YOUR GOAL:
Scan the data below. Pull out each line where "items" occurs.

LISTED RECORDS:
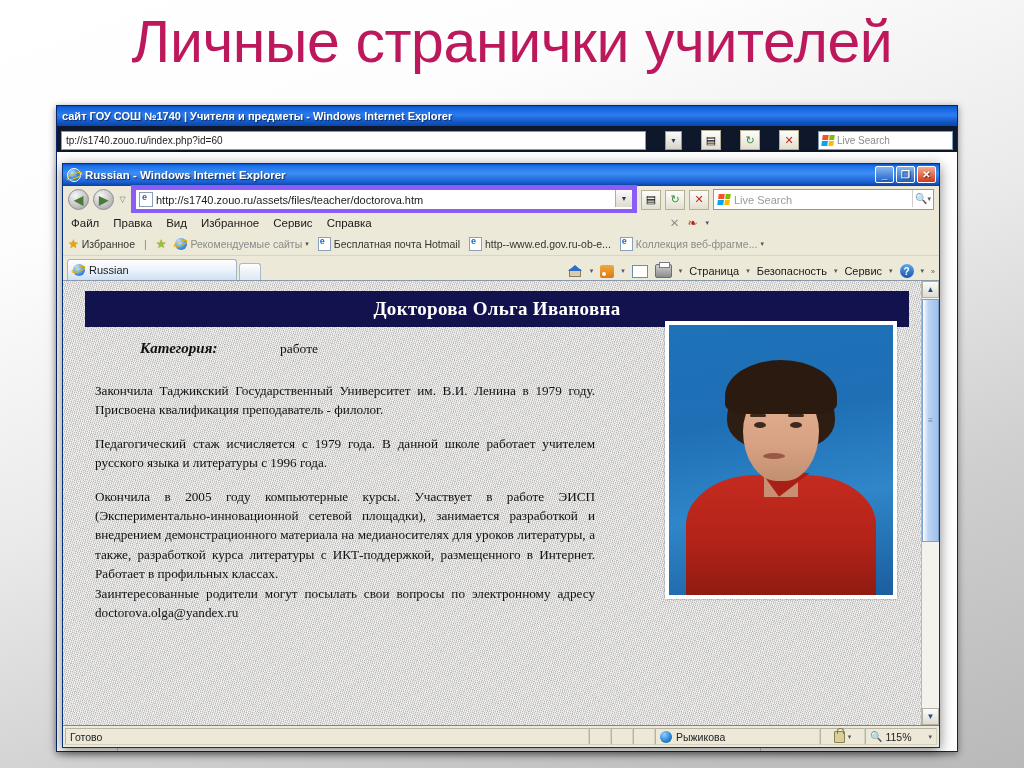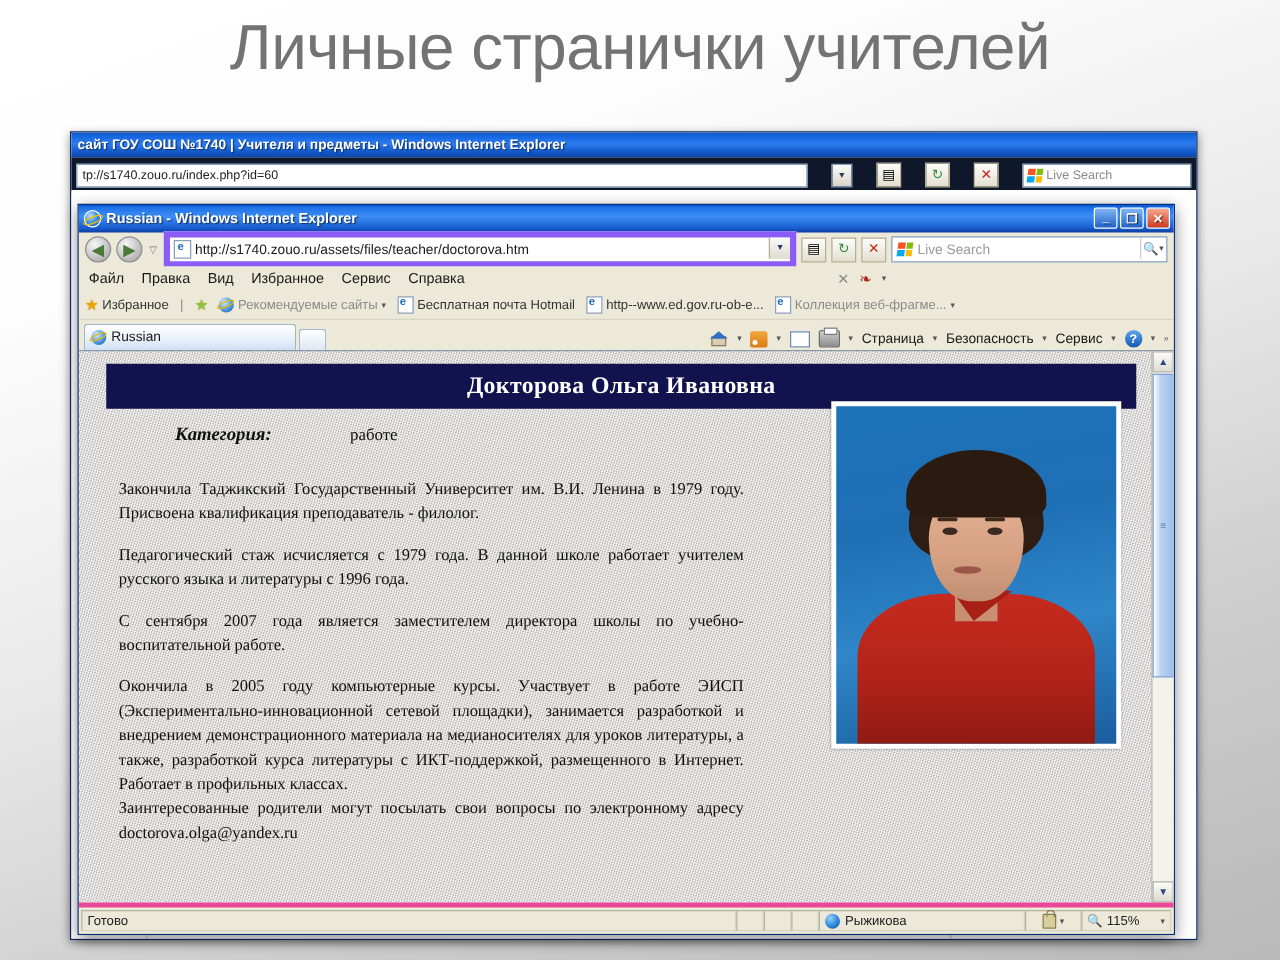--- a/index.html
+++ b/index.html
@@ -11,22 +11,22 @@
   body {
     background: linear-gradient(160deg, #ffffff 0%, #fdfdfd 22%, #eaeaea 48%, #cfcfcf 72%, #b9b9b9 100%);
     position: relative;
   }
 
   
   .slide-title {
     position: absolute;
     top: 8px; left: 0; width: 1024px;
     text-align: center;
-    font-size: 51px;
-    color: #737373;
+    font-size: 59px;
+    color: #be185d;
     letter-spacing: -0.4px;
     white-space: nowrap;
   }
 
   
   .bg-window {
     position: absolute;
     left: 56px; top: 105px;
     width: 900px; height: 645px;
     background: #ece9d8;
@@ -528,21 +528,21 @@
     border: 1px solid #7d9fcd;
     box-sizing: border-box;
     display: flex; align-items: center; justify-content: center;
     font-size: 8px; color: #5f7ea8;
   }
 
   
   .fg-status {
     height: 21px;
     background: #ece9d8;
-    border-top: 4px solid #ec4899;
+    border-top: 1px solid #ec4899;
     display: flex; align-items: center;
     font-size: 10.5px; color: #222;
     position: relative;
   }
   .st-cell {
     height: 17px;
     border: 1px solid #d6d2c2;
     border-top-color: #b6b2a4; border-left-color: #b6b2a4;
     box-sizing: border-box;
     display: flex; align-items: center;
@@ -717,21 +717,20 @@
       <div class="name-band">Докторова Ольга Ивановна</div>
 
       <div class="cat-row">
         <span class="cat-label">Категория:</span>
         <span class="cat-value">работе</span>
       </div>
 
       <div class="text-col">
         <p>Закончила Таджикский Государственный Университет им. В.И. Ленина в 1979 году. Присвоена квалификация преподаватель - филолог.</p>
         <p>Педагогический стаж исчисляется с 1979 года. В данной школе работает учителем русского языка и литературы с 1996 года.</p>
-        <p>С сентября 2007 года является заместителем директора школы по учебно-воспитательной работе.</p>
         <p class="tight">Окончила в 2005 году компьютерные курсы. Участвует в работе ЭИСП (Экспериментально-инновационной сетевой площадки), занимается разработкой и внедрением демонстрационного материала на медианосителях для уроков литературы, а также, разработкой курса литературы с ИКТ-поддержкой, размещенного в Интернет. Работает в профильных классах.</p>
         <p>Заинтересованные родители могут посылать свои вопросы по электронному адресу doctorova.olga@yandex.ru</p>
       </div>
 
       <div class="photo-frame">
         <div class="photo">
           <div class="p-body"></div>
           <div class="p-neck"></div>
           <div class="p-collar"></div>
           <div class="p-hair"></div>

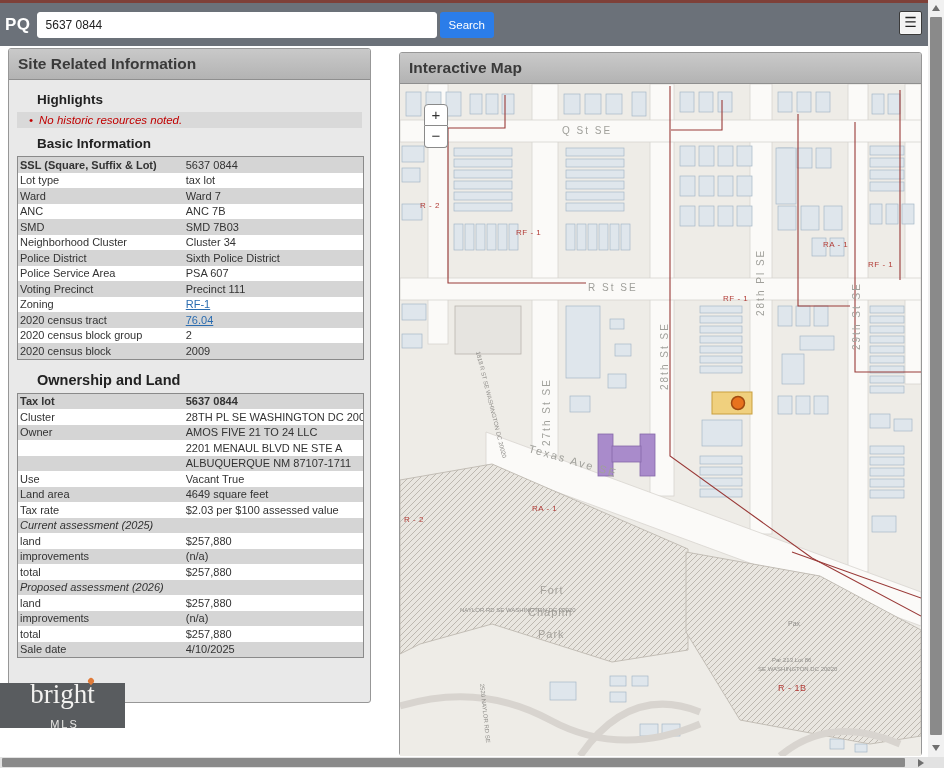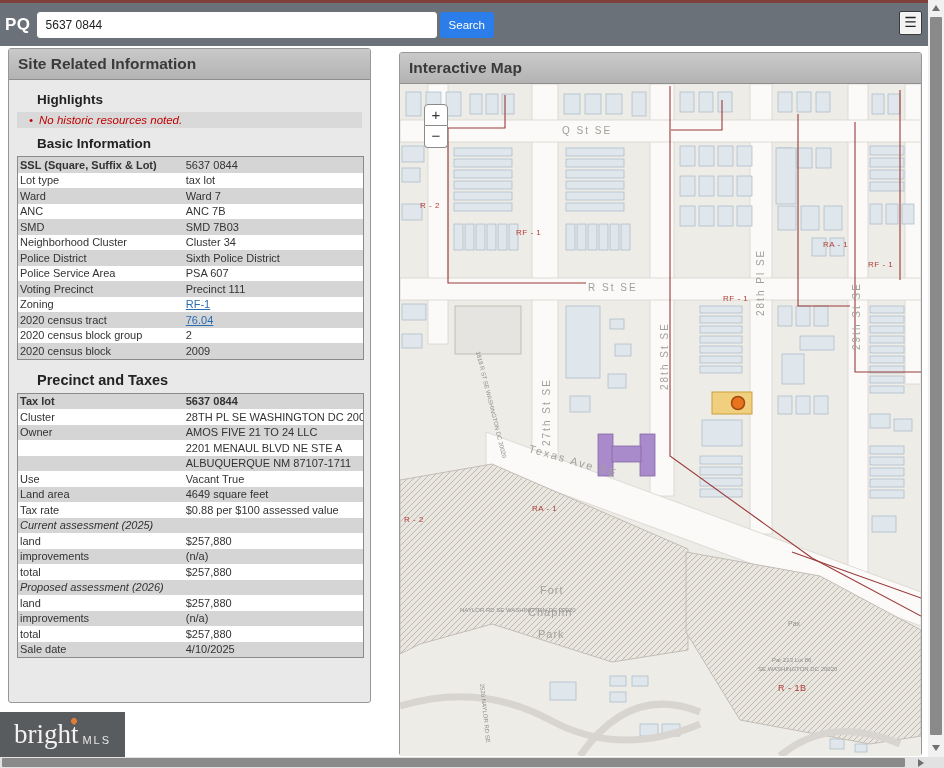--- a/index.html
+++ b/index.html
@@ -52,22 +52,22 @@
   .zoom-out{border-radius:0 0 4px 4px;border-top:none;}
   .bld rect{fill:#dfe6ec;stroke:#a6b8c8;stroke-width:.7;}
   .street{fill:#fbfaf8;stroke:#d8d4cf;stroke-width:.8;}
   .park{fill:#e9e6e0;stroke:#c3beb6;stroke-width:1;}
   .redline{fill:none;stroke:#9a3a38;stroke-width:1.1;}
   .zlabel{font-size:8px;fill:#b23b36;font-family:"Liberation Sans",sans-serif;letter-spacing:.5px;}
   .slabel{font-size:10px;fill:#a0a09b;font-family:"Liberation Sans",sans-serif;letter-spacing:2px;}
   .plabel{font-size:6px;fill:#8f8d89;font-family:"Liberation Sans",sans-serif;}
   .parklabel{font-size:11px;fill:#a5a29c;font-family:"Liberation Sans",sans-serif;letter-spacing:1px;}
   
-  .brand-box{position:absolute;left:0;top:712px;width:125px;height:45px;background:#595c5f;z-index:6;
-             display:flex;align-items:center;justify-content:center;}
+  .brand-box{position:absolute;left:0;top:683px;width:125px;height:45px;background:#595c5f;z-index:6;
+             display:flex;align-items:center;justify-content:center;flex-direction:column;}
   .brand{font-family:"Liberation Serif",serif;font-size:27px;color:#f3f2f0;position:relative;line-height:1;}
   .brand::after{content:"";position:absolute;right:1px;top:-3px;width:6px;height:6px;background:#e07b39;
                 border-radius:50% 50% 50% 0;transform:rotate(-45deg);}
   .brand-mls{font-size:11px;color:#e8e7e5;letter-spacing:2px;margin:10px 0 0 4px;font-family:"Liberation Sans",sans-serif;}
   
   .vsb{position:absolute;right:0;top:0;width:16px;height:757px;background:#f1f1f1;z-index:5;}
   .vsb .thumb{position:absolute;left:2px;top:17px;width:12px;height:718px;background:#8a8a8a;border-radius:1px;}
   .hsb{position:absolute;left:0;top:757px;width:944px;height:11px;background:#e2e2e2;z-index:5;}
   .hsb .thumb{position:absolute;left:2px;top:1px;width:903px;height:9px;background:#8a8a8a;border-radius:1px;}
   .arr{position:absolute;width:0;height:0;}
@@ -143,21 +143,21 @@
             <td class="lc i0">2020 census block group</td>
             <td class="vc">2</td>
           </tr>
           <tr class="rg">
             <td class="lc i0">2020 census block</td>
             <td class="vc">2009</td>
           </tr>
         </tbody>
     </table>
 
-    <h3 class="sec" style="font-size:14.5px;margin-top:12px;">Precinct and Taxes</h3>
+    <h3 class="sec" style="font-size:14.5px;margin-top:12px;">Ownership and Land</h3>
     <table class="kv">
       <tbody>
           <tr class="rg">
             <td class="lc i0 b">Tax lot</td>
             <td class="vc b">5637 0844</td>
           </tr>
           <tr class="rw">
             <td class="lc i1">Cluster</td>
             <td class="vc">28TH PL SE WASHINGTON DC 20020</td>
           </tr>
@@ -176,21 +176,21 @@
           <tr class="rw">
             <td class="lc i1">Use</td>
             <td class="vc">Vacant True</td>
           </tr>
           <tr class="rg">
             <td class="lc i1">Land area</td>
             <td class="vc">4649 square feet</td>
           </tr>
           <tr class="rw">
             <td class="lc i1">Tax rate</td>
-            <td class="vc">$0.88 per $100 assessed value</td>
+            <td class="vc">$2.03 per $100 assessed value</td>
           </tr>
           <tr class="rg it">
             <td class="lc i1">Current assessment (2025)</td>
             <td class="vc"></td>
           </tr>
           <tr class="rw">
             <td class="lc i2">land</td>
             <td class="vc">$257,880</td>
           </tr>
           <tr class="rg">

ANSWER BOX:
     display: flex; align-items: center; justify-content: center;
     display: flex; align-items: center;
     display: flex; align-items: center;
-             display:flex;align-items:center;justify-content:center;}
+             display:flex;align-items:center;justify-content:center;flex-direction:column;}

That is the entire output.